[Collected data entries]

<<<<

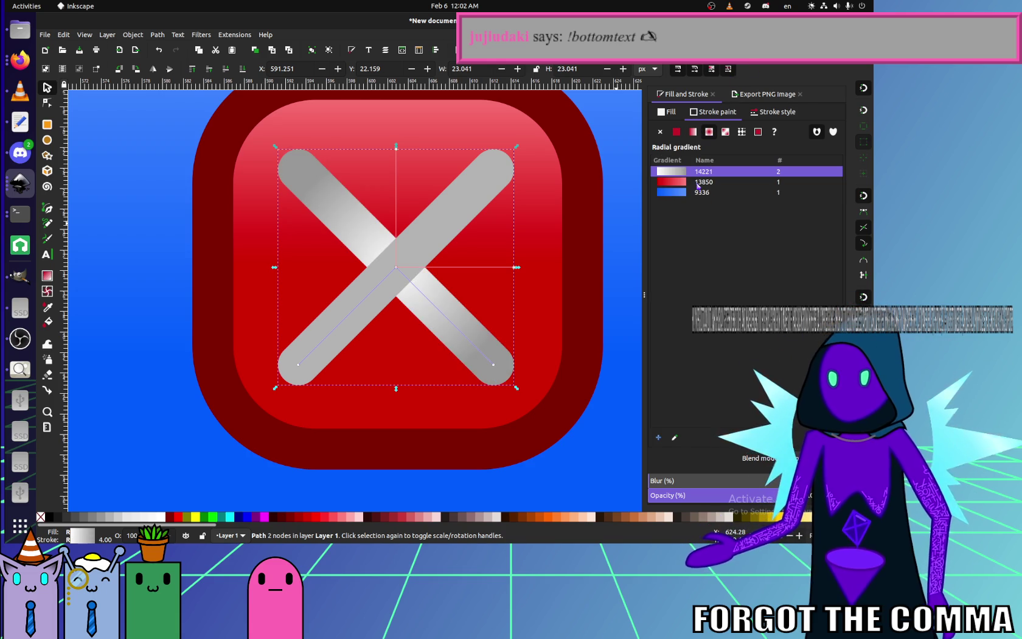
key(ctrl+z)
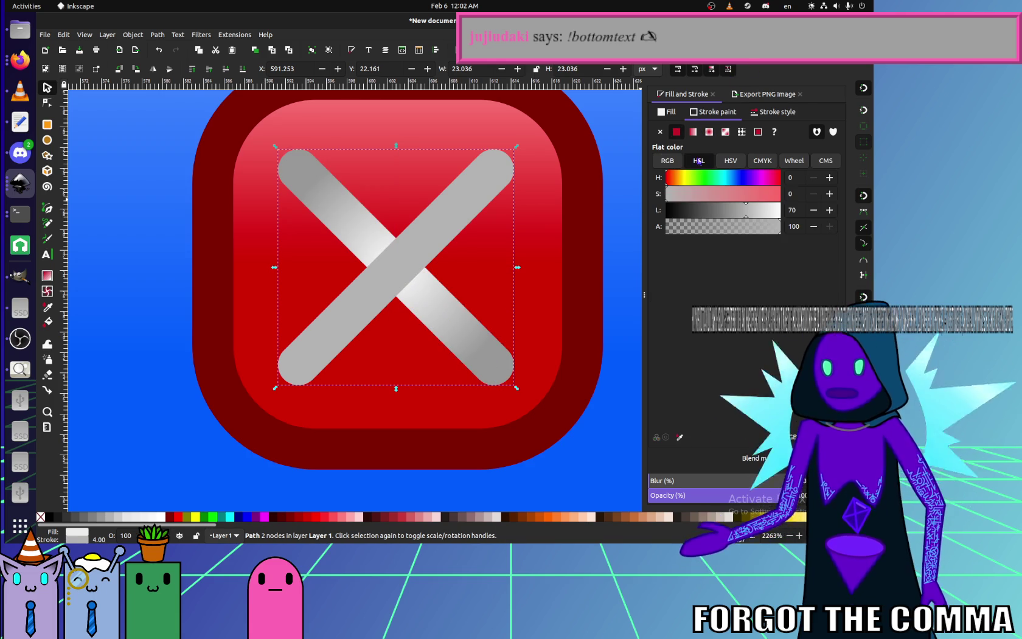
click(697, 132)
click(702, 181)
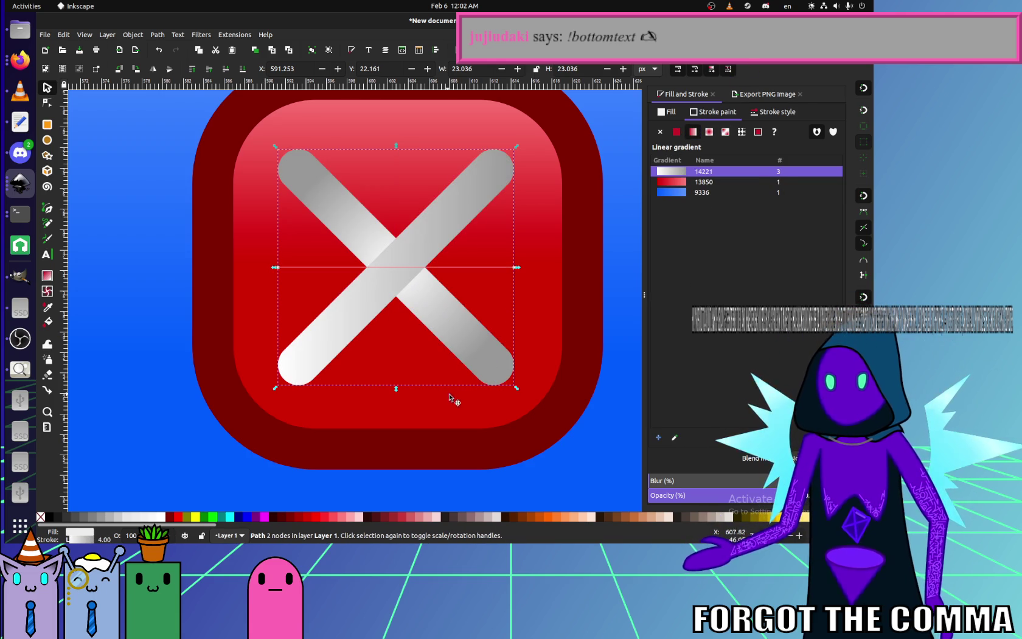
click(708, 132)
scroll(547, 372, down, 5)
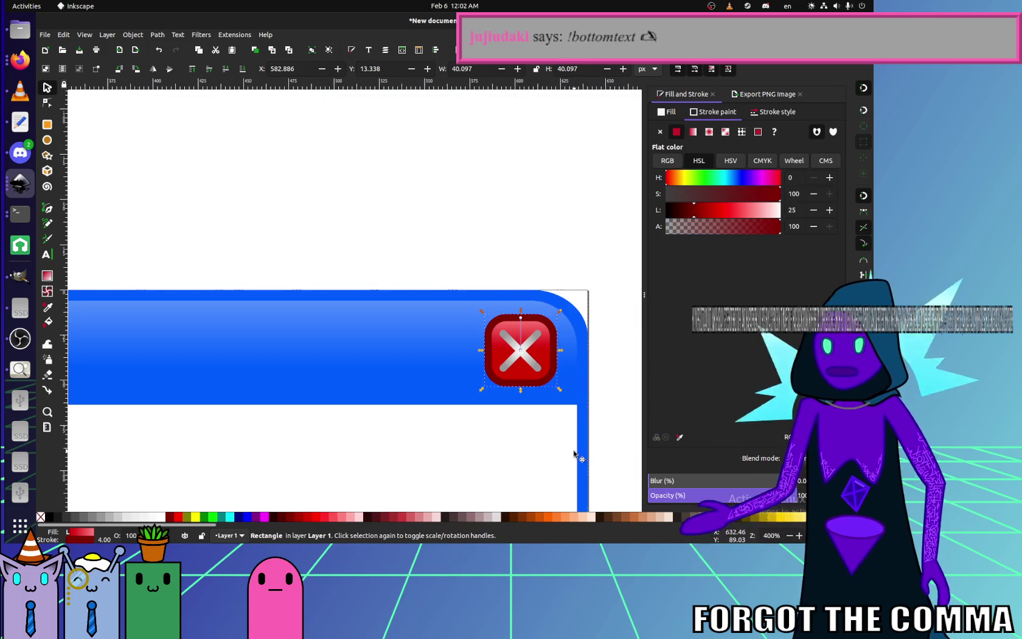
- Lighten the X gradient's outer stop to a pale 10% grey
click(541, 246)
scroll(541, 246, down, 2)
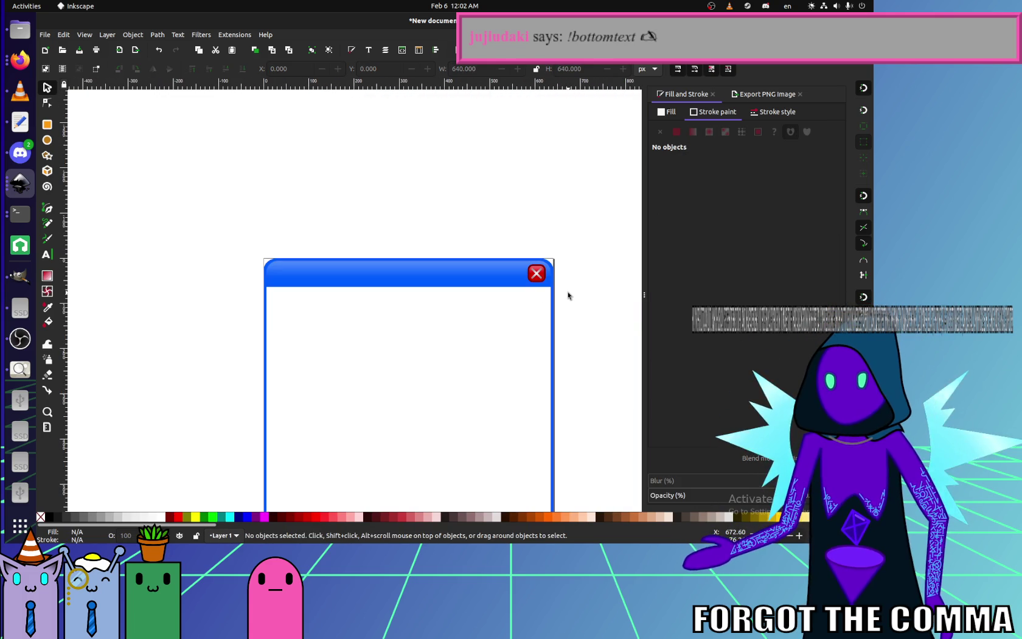
scroll(548, 274, up, 5)
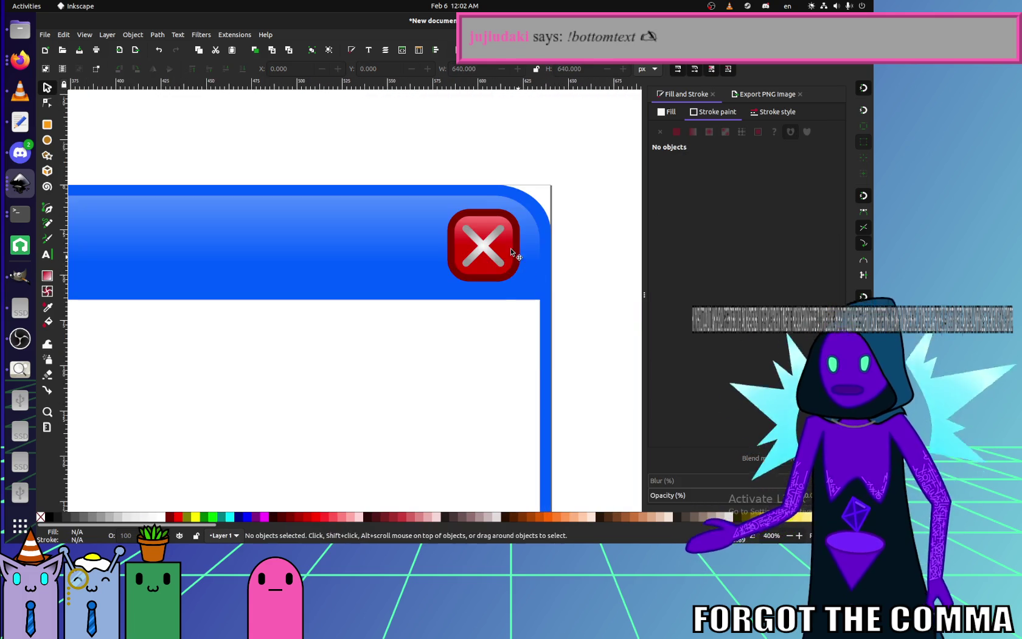
scroll(510, 248, up, 3)
click(479, 292)
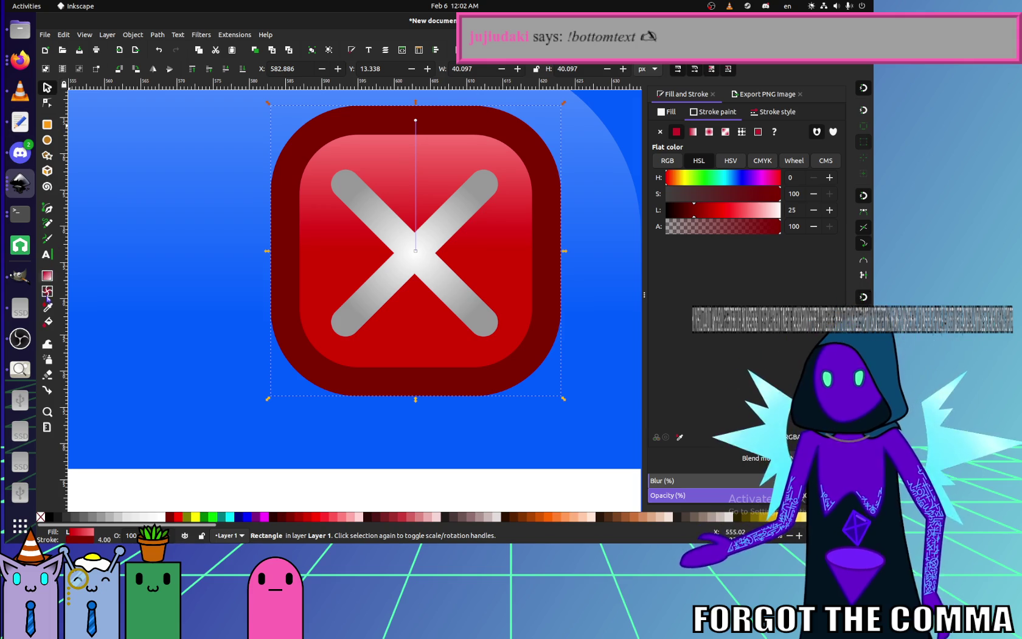
click(46, 275)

>>>>

▶ **TASK**
With "click" as the search string, filter the records and return each line that has it.

▶ **RESULT FOR THIS TASK**
click(697, 132)
click(702, 181)
click(708, 132)
click(541, 246)
click(479, 292)
click(46, 275)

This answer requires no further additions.